__ACTIONS TO TAKE__
**A)** Write out everything in the naval leadership passage from "While informal mentorship" down to "of command authority.".
**B)** According to the naval leadership passage, which two threats to future retention did Commander Guy M. Snodgrass highlight in his 2014 study?
**C)** Carry on the naval leadership passage after its final sentence.

It may seem paradoxical, but in order for the naval officer corps to provide the best leadership while projecting combat power at sea and in the air, wardroom leaders should sit down and ask their junior officers, “What would you do if you left the Navy tomorrow?”
This question is not aimed at sending our best into corporate consulting, medical sales, or commercial airlines. Instead, it gives an officer a unique perspective into his or her leadership style, accomplishments, and, most importantly, areas to improve. This question gives rise to many other intriguing topics that are typically not contemplated during our fast-paced daily routines, such as:
“List ten accomplishments of your military career. Why did you decide to become an officer/pilot/etc.? What is your leadership style? Do you ever use negative motivation? Discuss a challenge or failure in your career and how you overcame it. Are you a team player? Give an example of when you effectively used teamwork.”
These questions seem simple, almost self-evident. But the first time I sat down to consider them was more than seven years into my career, only after I began a program with a corporate headhunter to prepare for a possible transition to the civilian world. To groom transitioning officers for interviews with Fortune 500 companies, recruiters get paid thousands of dollars to spend months developing well-polished answers to these questions. While I am now committed to continuing my career as a naval officer, confronting these seemingly simple hypotheticals forced me to look inward, self-evaluate, and, as a result, improve. It takes serious self-reflection to produce quality answers. The process also caused me to wonder: Why don’t we ask each other these questions more often?
The current officer evaluation system of periodic fitness reports does little to foster true leadership development. Officer rankings and promotion categories are used not as honest benchmarks for performance, but instead as ways to manage seniority and transfer timing.
While informal mentorship and camaraderie events are common throughout the fleet, there is a glaring lack of candid, institutionalized self-, peer- and superior-evaluation. Junior officers draft their own evaluations, debrief the finished product with their commanding officers, hope for the best on the rankings, and then continue their quest to the next qualification. This almost-empty feedback loop has a direct impact on what Commander Guy M. Snodgrass highlighted as two of the top threats to future retention in his 2014 work Keep a Weather Eye on the Horizon: A Navy Officer Retention Study: risk aversion among senior leaders and a shift toward centralization of command authority.

__PROVIDED DATA__
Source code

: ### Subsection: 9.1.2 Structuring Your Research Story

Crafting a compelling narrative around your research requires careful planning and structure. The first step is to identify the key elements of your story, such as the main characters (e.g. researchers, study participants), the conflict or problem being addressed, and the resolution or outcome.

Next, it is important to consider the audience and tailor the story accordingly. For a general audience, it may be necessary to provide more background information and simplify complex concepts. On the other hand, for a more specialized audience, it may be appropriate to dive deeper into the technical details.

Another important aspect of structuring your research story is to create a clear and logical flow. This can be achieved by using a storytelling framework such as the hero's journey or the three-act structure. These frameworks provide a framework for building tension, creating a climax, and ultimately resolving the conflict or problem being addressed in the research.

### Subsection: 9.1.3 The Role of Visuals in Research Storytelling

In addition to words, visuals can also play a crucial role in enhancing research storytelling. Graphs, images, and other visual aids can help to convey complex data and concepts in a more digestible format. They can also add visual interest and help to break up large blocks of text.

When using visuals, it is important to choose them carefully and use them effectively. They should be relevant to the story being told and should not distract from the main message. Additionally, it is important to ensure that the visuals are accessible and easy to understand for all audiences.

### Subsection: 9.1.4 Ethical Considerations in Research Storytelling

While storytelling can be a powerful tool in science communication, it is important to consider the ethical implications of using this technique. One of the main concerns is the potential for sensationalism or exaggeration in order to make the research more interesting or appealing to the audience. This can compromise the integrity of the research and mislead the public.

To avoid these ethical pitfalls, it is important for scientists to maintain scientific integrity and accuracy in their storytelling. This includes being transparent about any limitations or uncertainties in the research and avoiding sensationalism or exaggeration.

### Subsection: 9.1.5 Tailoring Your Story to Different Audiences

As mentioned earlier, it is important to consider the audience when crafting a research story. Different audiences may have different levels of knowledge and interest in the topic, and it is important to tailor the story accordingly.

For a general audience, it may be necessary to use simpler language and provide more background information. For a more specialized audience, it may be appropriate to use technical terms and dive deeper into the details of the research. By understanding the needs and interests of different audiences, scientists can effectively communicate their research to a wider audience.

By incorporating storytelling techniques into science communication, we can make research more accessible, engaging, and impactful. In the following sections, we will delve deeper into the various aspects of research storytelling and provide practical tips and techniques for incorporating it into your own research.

__EXPECTED RESPONSES__
**A)**
While informal mentorship and camaraderie events are common throughout the fleet, there is a glaring lack of candid, institutionalized self-, peer- and superior-evaluation. Junior officers draft their own evaluations, debrief the finished product with their commanding officers, hope for the best on the rankings, and then continue their quest to the next qualification. This almost-empty feedback loop has a direct impact on what Commander Guy M. Snodgrass highlighted as two of the top threats to future retention in his 2014 work Keep a Weather Eye on the Horizon: A Navy Officer Retention Study: risk aversion among senior leaders and a shift toward centralization of command authority.

**B)** Risk aversion among senior leaders and a shift toward centralization of command authority.

**C)**
I am not advocating another bureaucratic set of online surveys or “360-degree” feedback. Instead, wardrooms need to take a cue from their civilian counterparts and embrace the corporate retreat. Let’s call it “Face to Face.” While typical “training days” are filled with hours of mandatory lectures, wardrooms should set aside one or two days a year to meet off-site in civilian clothes to delve into these questions. Unlike large group reunions such as Tailhook, a Navy “Face to Face” would consist of unit-level meetings strictly focused on individual and group leadership development. Once officers become accustomed to sharing successes, failures, and best practices, more robust weekly or monthly programs could be developed that also include senior enlisted.
Skeptics may contend that setting aside already scarce training time is wasteful, impossible, or unbecoming of the organization—leave the “touchy-feely” stuff to the corporate types. Or they might claim that dynamic commanding officers should already be instituting this type of feedback, and a lack thereof is simply a failure of existing norms. During almost 11 years on active duty, I have served under several innovative skippers or department heads who have tried to implement one version or another of this type of system. But the lack of institutional support and high operational demands always limited effectiveness.
The leadership stakes are immeasurably higher for naval officers who elect to continue to serve compared to those who have left for Proctor & Gamble, Medtronic, or Kraft. That is why it is time to embrace “Face to Face” within wardrooms, making leadership development an institutionalized priority, and allowing officers to change when it still matters the most.
Lieutenant Commander Wilhelm is a P-3C Orion pilot currently assigned to the National University of Cuyo in Argentina as part of the Olmsted Scholar Program. He is a 2004 Naval Academy graduate, a Spanish linguist, and holds an MS in engineering and analysis from the U.S. Naval Postgraduate School.